As radio narrows the music choices on the dial to a vanilla mix of CHR, AC and Country, they have pushed potential audience to iPods, satellite and the Internet in search of something they want to hear. The smart owner/manager of a station that is the fourth or fifth signal in the market playing the same AC songs or yet another classic rocker should examine the alternative of a well-programmed standards format.

It is the difference between a football team that keeps trying to gain yardage by running directly up the middle of the field and one that finds open running room where the other side isn't.


Bob Perry
ThePenthouse.fm
Absolutely, well said, yours is the creative progarmming i'm talking about.....The Rondstadt/Riddle series, Nathalie Cole "Unforgetable" LP are a couple of the retro-standards LP's that created a re-newed interest in the standards genre and introducing a whole new generation to this great music....then came Harry Connick , Peter Cincotti,Manhattan Transfer and Michel Civisca...followed by the Sensation Michael Buble, Barry Manilow had a sweet Big Band CD, and the very successful Stewart songbooks. Even Country Stars got on the bandwagon..Ronnie Milsap has a super standards CD and Martina McBride, Lorrie Moragn , Crystal Gayle and Alan Jackson were inspired to do Countrty Tribute Lp's of the Early Stars of The Grand Ole Opry. In the mid -90's a Nouveau Swing craze hit with Big Bad Voodoo Daddy, Royal Crown Revue, Cherrie Poppin Daddies and the Brian Setzer Orchestra. There is a big demographic of young and old that are hep to this music and are hungry for this format.
 
There is another advantage to a "standards" based network, especially if it was a real network. Such a network could revive one of the better things that used to be common on the radio prior to the rise of the DJ era in the 1950's, the live variety program. It wouldn't be difficult for a network that carried standards to carry a live variety show from the stage of a venue in Vegas, Branson, or Atlantic City on a weekly basis. Such shows are already mounted regularly, and already pay for themselves through ticket sales. It's simply an issue of patching off of the venue's sound system to go to go over the air, assuming the union issues could be resolved, of course. Think of it as the Grand Old Opry for lounge-lizard music.
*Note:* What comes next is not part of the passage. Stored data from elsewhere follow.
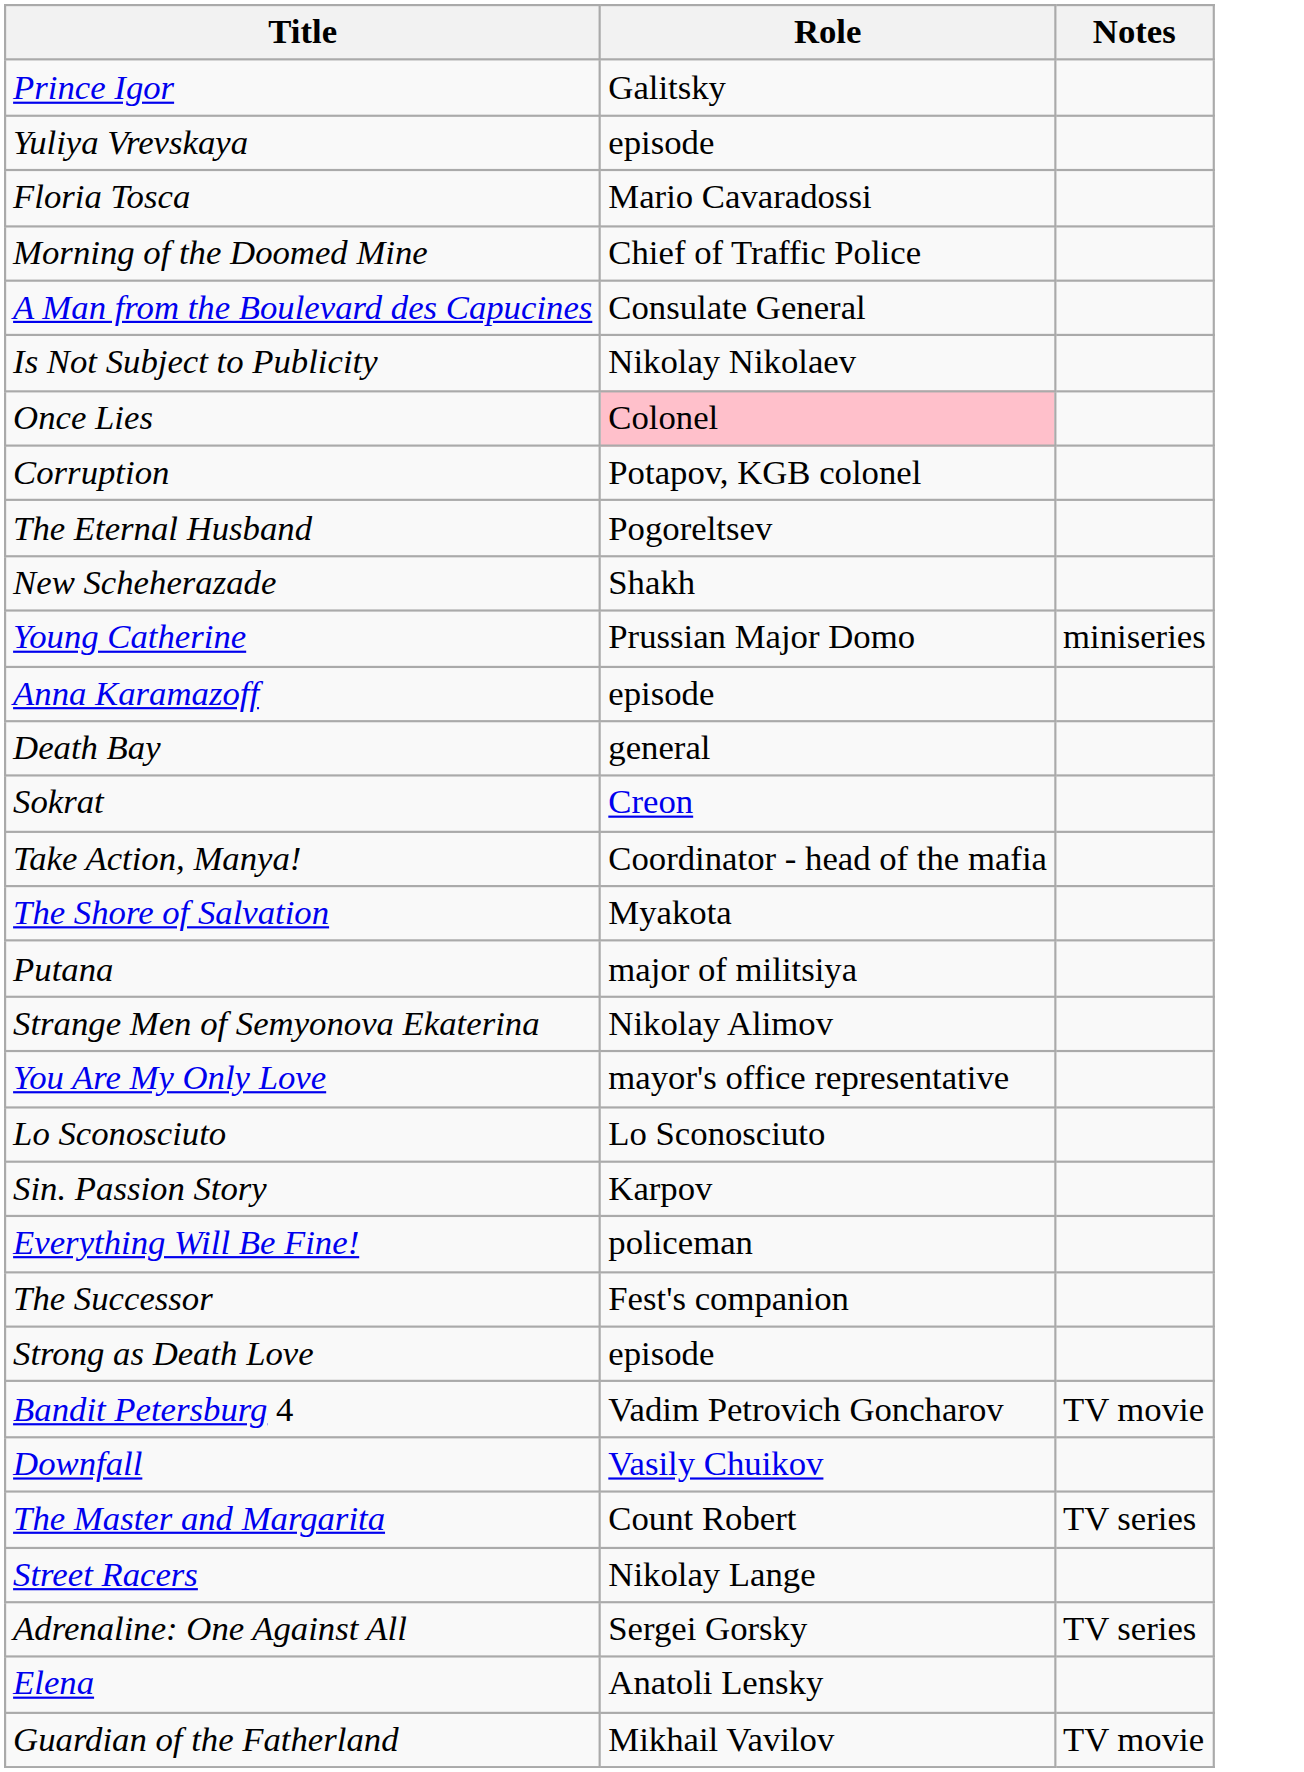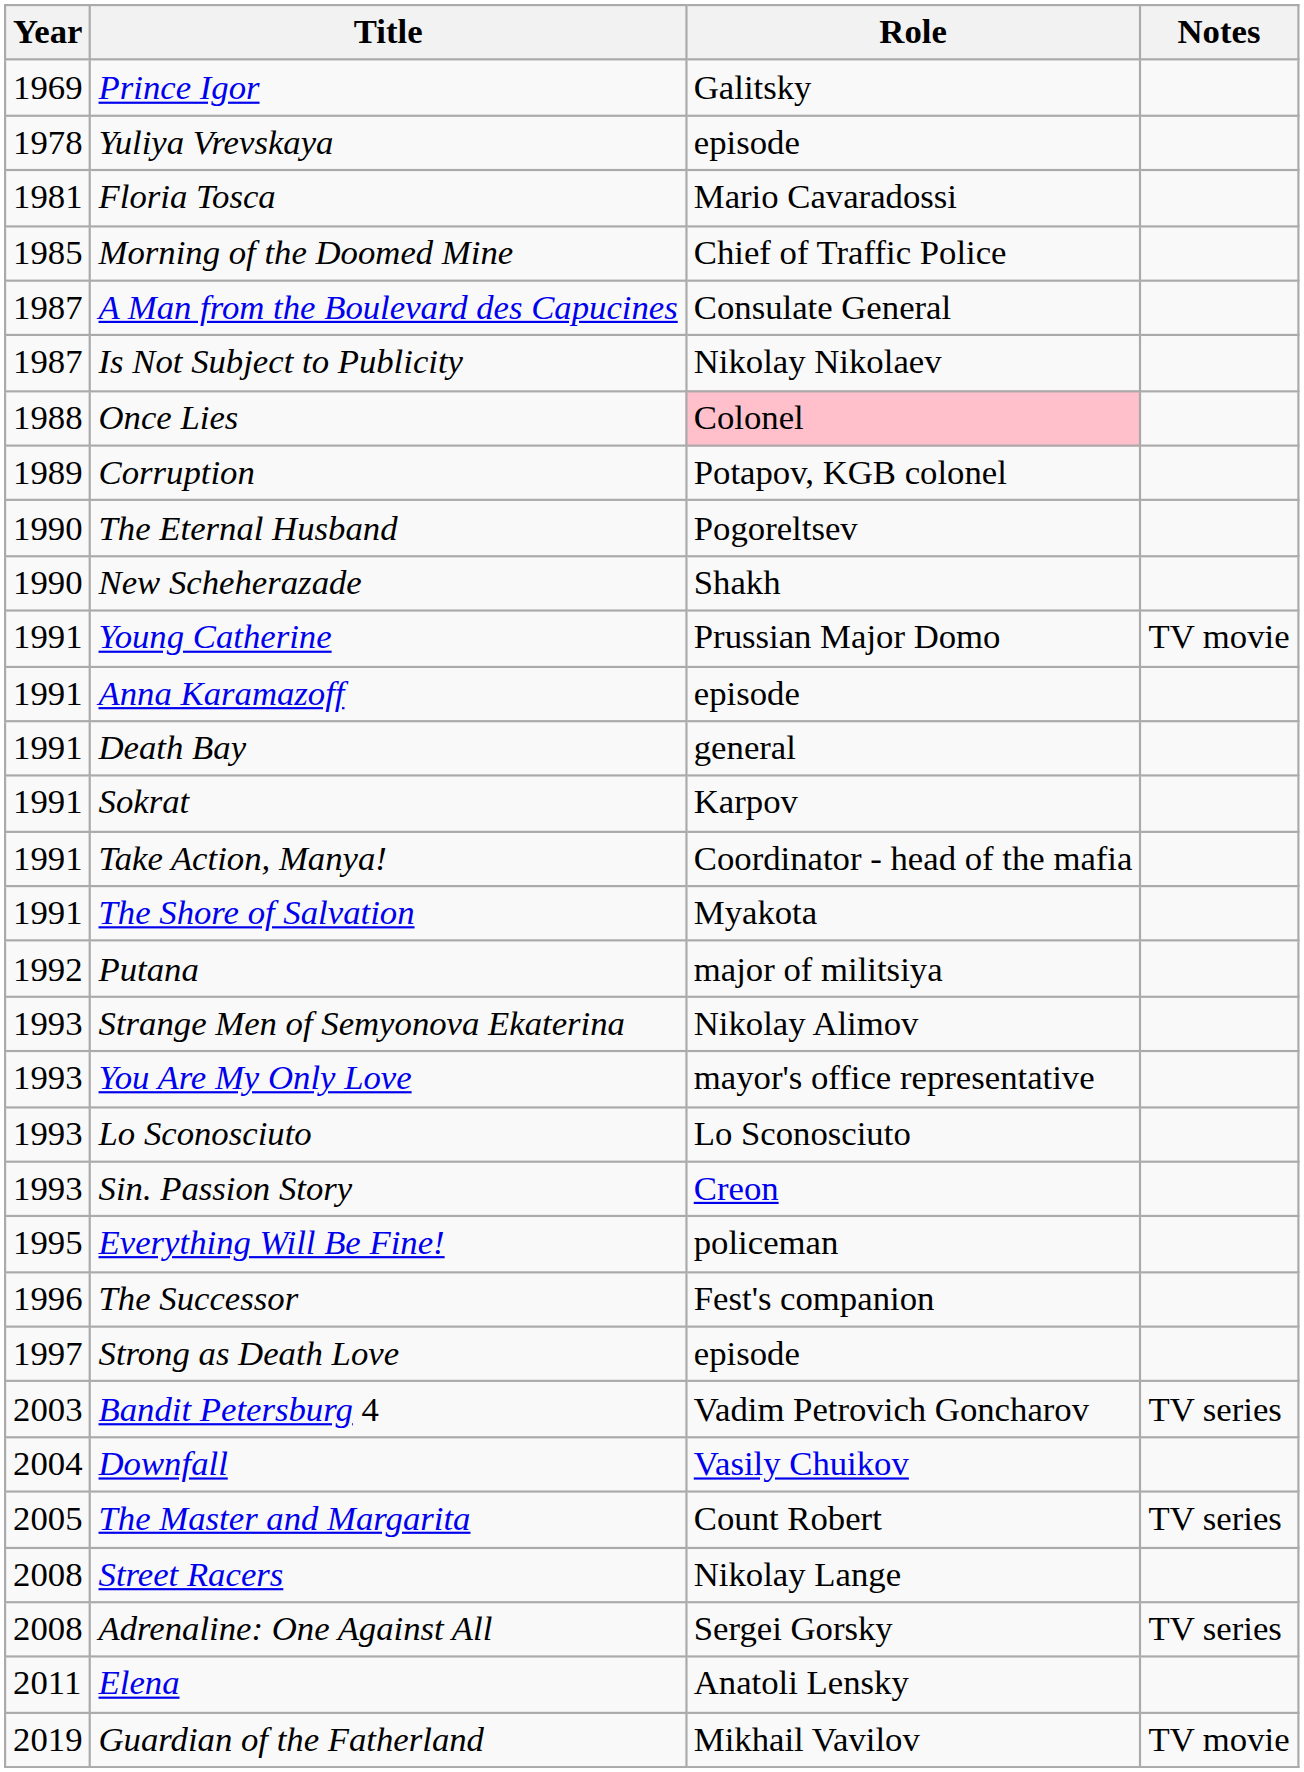+ column: Year | 1969 | 1978 | 1981 | 1985 | 1987 | 1987 | 1988 | 1989 | 1990 | 1990 | 1991 | 1991 | 1991 | 1991 | 1991 | 1991 | 1992 | 1993 | 1993 | 1993 | 1993 | 1995 | 1996 | 1997 | 2003 | 2004 | 2005 | 2008 | 2008 | 2011 | 2019
Young Catherine | Notes: miniseries -> TV movie
Sokrat | Role: Creon -> Karpov
Sin. Passion Story | Role: Karpov -> Creon
Bandit Petersburg 4 | Notes: TV movie -> TV series
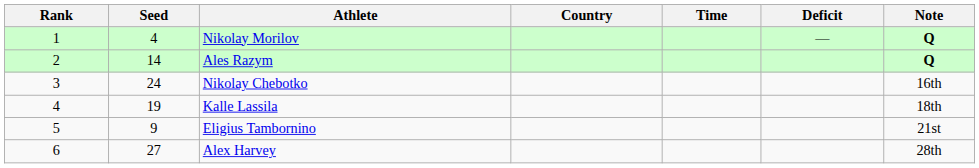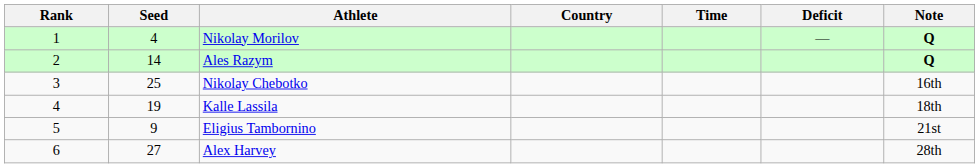Nikolay Chebotko | Seed: 24 -> 25
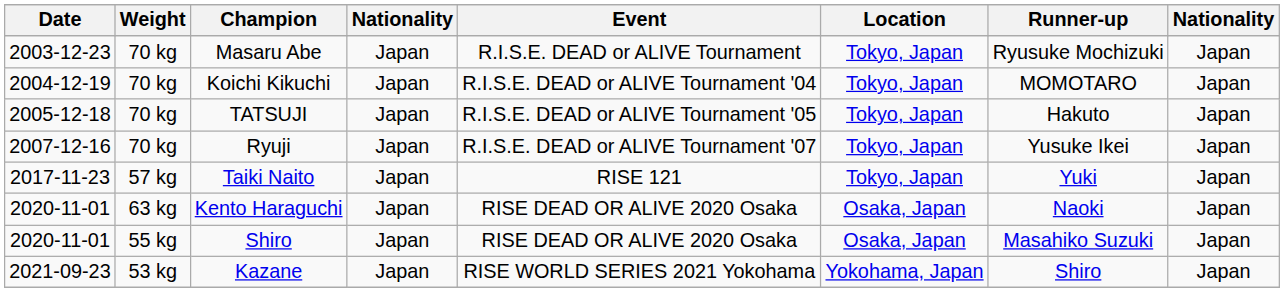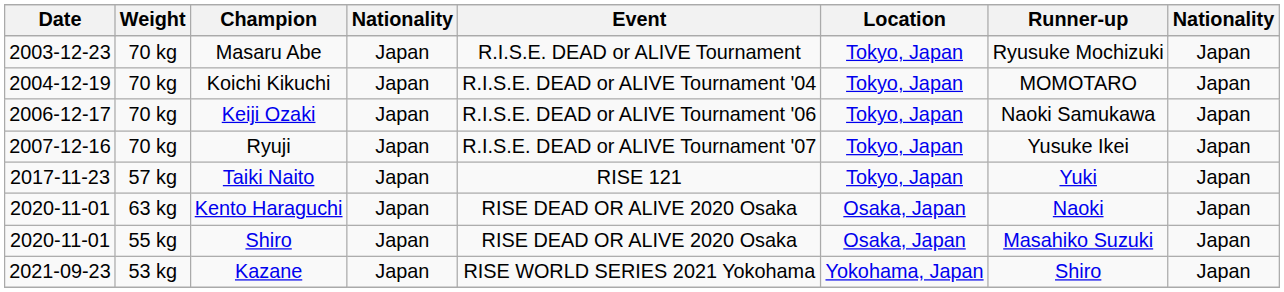- row: 2005-12-18 | 70 kg | TATSUJI | Japan | R.I.S.E. DEAD or ALIVE Tournament '05 | Tokyo, Japan | Hakuto | Japan
+ row: 2006-12-17 | 70 kg | Keiji Ozaki | Japan | R.I.S.E. DEAD or ALIVE Tournament '06 | Tokyo, Japan | Naoki Samukawa | Japan
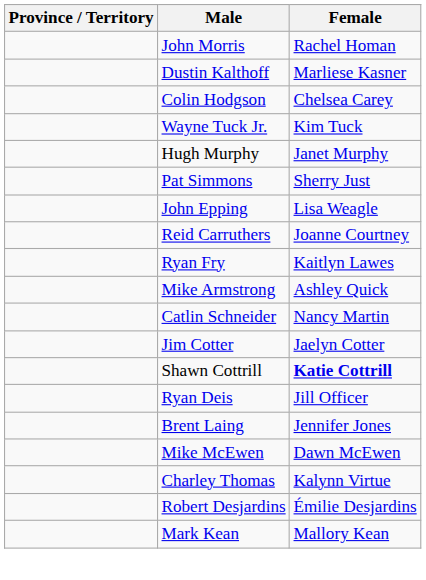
An alternative would be for all performers who work in the lounge music genre to record some of their songs that they do in their live shows for editing into a virtual "live concert". That could become a regularly scheduled show that people look forward to like the Grand Old Opry or Prairie Home Companion. Individual songs from the show could even be used as occasional songs on the play list.

Such a show would take advantage of the fact that in the world of musical "standards", the songs are the "hits", not the specific recordings. What makes a standard a "standard" is that the songs are so frequently performed by a large number of different artists. It wouldn't work on a format that was based on nothing but a small list of hit studio records, but it should go over great with fans of standards music.
 
We've actually done several of these in some tony places like Feinstein's and Iridium in NYC. We worked injunction with the artist and venue for a product that sounded excellent on the air.